### THE RECORDS
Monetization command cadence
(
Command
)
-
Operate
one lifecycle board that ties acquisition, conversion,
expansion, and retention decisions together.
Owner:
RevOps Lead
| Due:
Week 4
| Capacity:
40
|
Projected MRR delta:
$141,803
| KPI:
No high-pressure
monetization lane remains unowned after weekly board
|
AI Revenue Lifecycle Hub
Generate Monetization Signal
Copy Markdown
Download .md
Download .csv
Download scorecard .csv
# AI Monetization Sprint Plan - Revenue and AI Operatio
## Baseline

### TASK DIRECTIONS
Reproduce the records above, substituting "Growth Lead" for "RevOps Lead" and leaving every other line as it stands.

### WRITTEN ANSWER
Monetization command cadence
(
Command
)
-
Operate
one lifecycle board that ties acquisition, conversion,
expansion, and retention decisions together.
Owner:
Growth Lead
| Due:
Week 4
| Capacity:
40
|
Projected MRR delta:
$141,803
| KPI:
No high-pressure
monetization lane remains unowned after weekly board
|
AI Revenue Lifecycle Hub
Generate Monetization Signal
Copy Markdown
Download .md
Download .csv
Download scorecard .csv
# AI Monetization Sprint Plan - Revenue and AI Operatio
## Baseline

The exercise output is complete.